Aging Parents: Ideas/Thoughts for Passover and Easter...

...to Keep Older Parents Engaged and Help Them Age Well
This is a time when we celebrate miracles. The emancipation of the Israelites from slavery in ancient Egypt, when the Red Sea parted. The Resurrection of Christ after the Crucifixion. Older generations fondly recall Seders, when family members gathered together and children looked for the hidden matzo; or Easter services, and the children's Easter egg hunt, and the family brunch or dinner.

As with all major holidays there is joy for so many; but for those who are old and feel isolated and lonely there are no miracles.

Since Easter is here, not surprisingly my senior advisers tell me that Easter can be very lonely for older people living alone, without children to visit or take them out. On the other hand, suggestions for doing things that will bring pleasure are many.

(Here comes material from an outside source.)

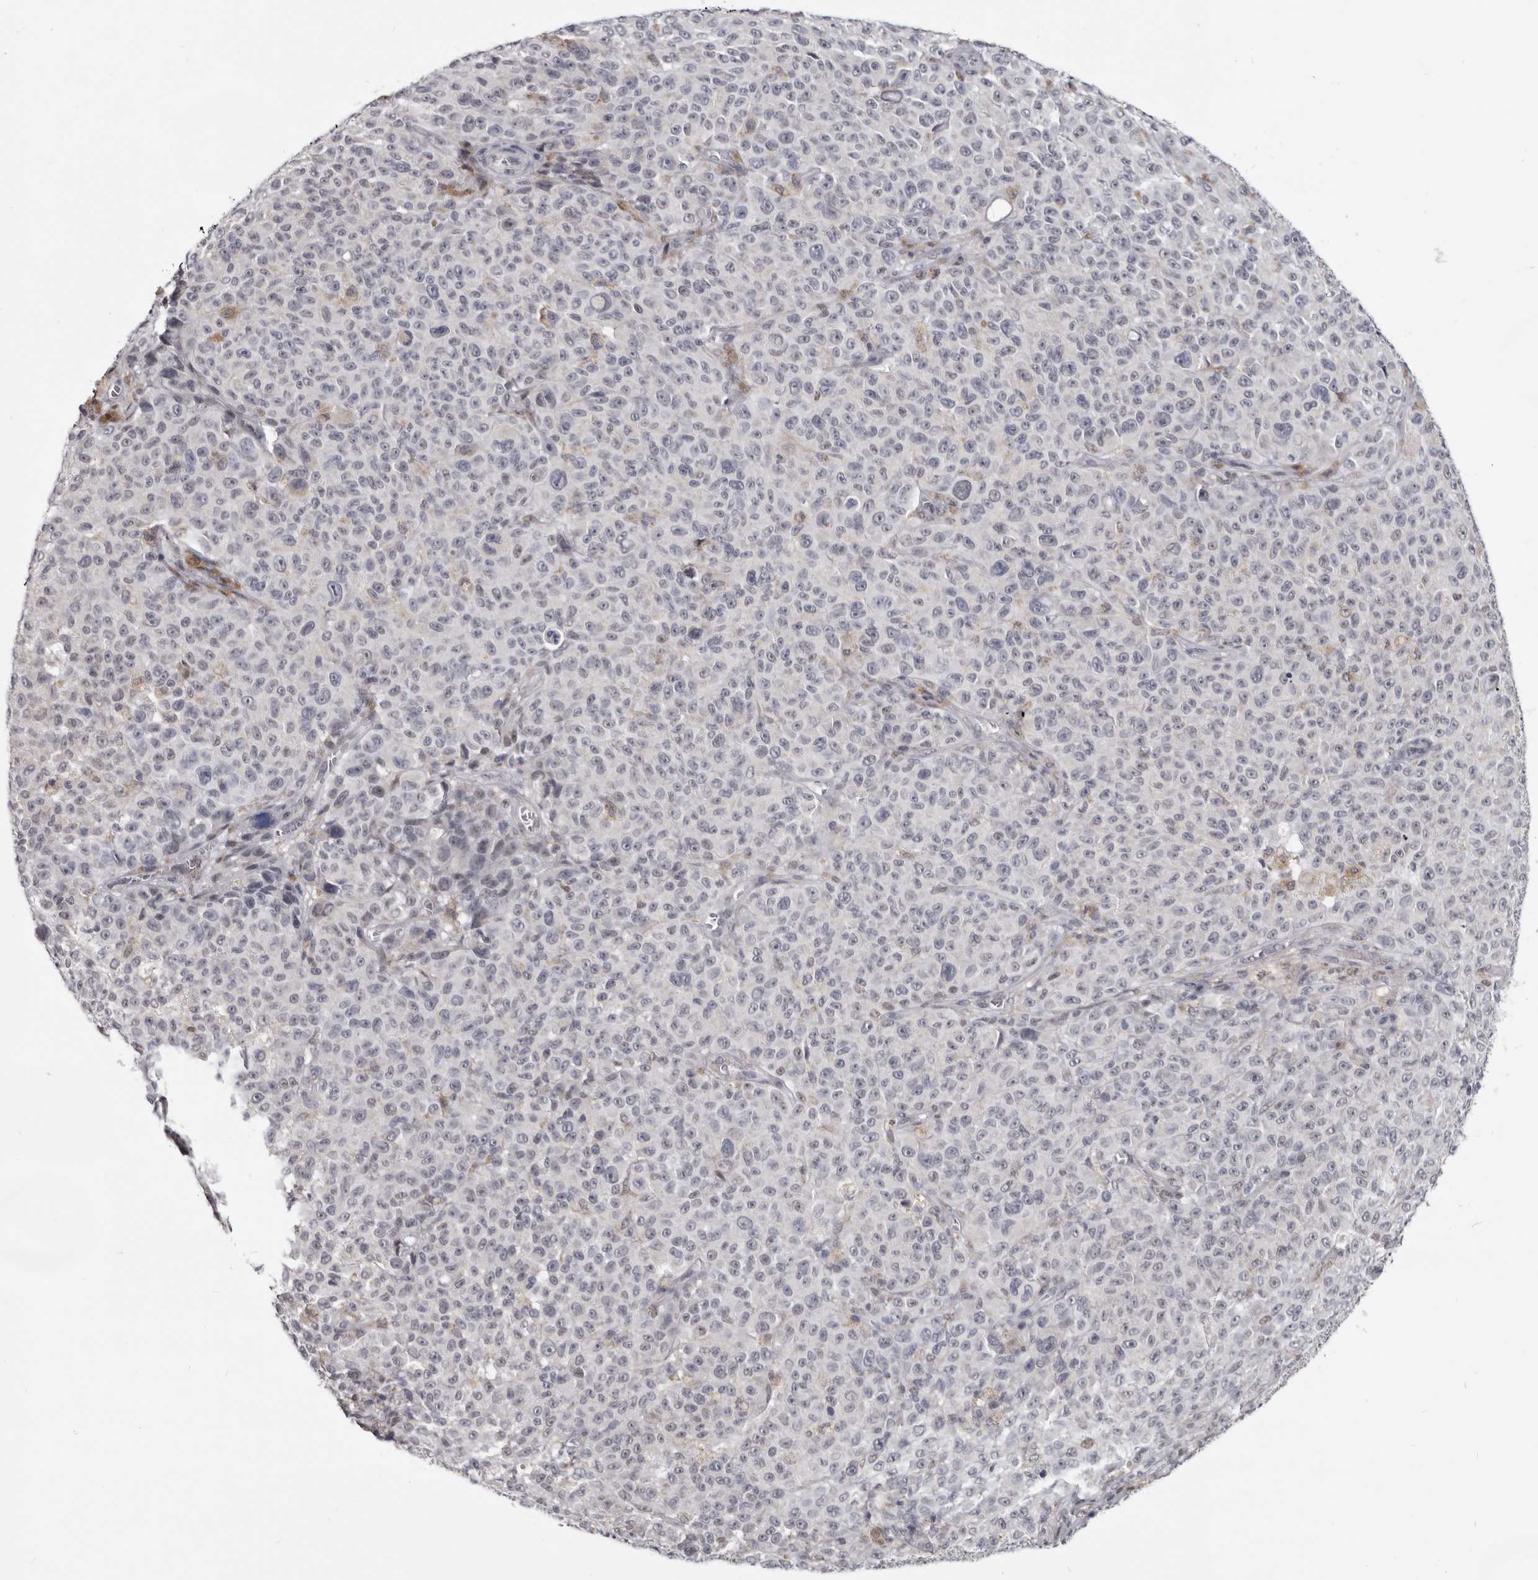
{"staining": {"intensity": "negative", "quantity": "none", "location": "none"}, "tissue": "melanoma", "cell_type": "Tumor cells", "image_type": "cancer", "snomed": [{"axis": "morphology", "description": "Malignant melanoma, NOS"}, {"axis": "topography", "description": "Skin"}], "caption": "Immunohistochemistry (IHC) micrograph of neoplastic tissue: malignant melanoma stained with DAB shows no significant protein staining in tumor cells.", "gene": "CGN", "patient": {"sex": "female", "age": 82}}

The more obvious: taking aging parents out for brunch after church or for dinner later. This suggestion is embellished with:
... the suggestion of eating at a place with a lovely view or beautiful gardens to make the outing more special.
...a restaurant where aging parents who don't get out much can take a short walk (use a wheel chair or walker if necessary) so they can enjoy looking in shop windows, see normal activity.
...anything that includes grandchildren.

When the Easter meal is at a family member's home and older parents want to bring a special dish, by all means accept the offer. It feels good to participate.

Then there are older people who are alone and find it difficult to go out. A visit is welcome with or without a little gift. However, below are some gift suggestions:
...bring a little lunch or snack ("nothing big," I'm told) to share while you talk
...be sensitive to sugar and/or salt restrictions
...bring a living plant that isn't fussy. Check at a nursery or flower shop--suggestions: (philodendron [sweetheart plant], fern [nephrolepis], spathiphyllum [peace lilly--wallisi variety] or kalanchoe).
...bring flowers. They brighten up a room.
bring a blooming plant for those who still like to garden

Although Passover is almost over, one 89-year-old adviser proudly tells me she made: chopped liver, matzo balls, gefilte fish, and horse radish for the Seder. Not easy at 89, but she says she was able "to work it out so I could make everything ahead." And best of all perhaps for her, "It was a good feeling because everyone wanted to take some home and there wasn't enough left."

This final story comes from the West Coast. There were no children to look for the traditional hidden matzo at the Passover Seder this year, so the oldest guests were sent on the hunt. An 86-year-old male guest found the hidden matzo. While not traditional, life today with children and grandchildren living near is not as prevalent as in times past. So it would seem that adaptation, flexibility, inclusion and thoughtful creativity go a long way towards helping parents and others age well, especially during the holidays.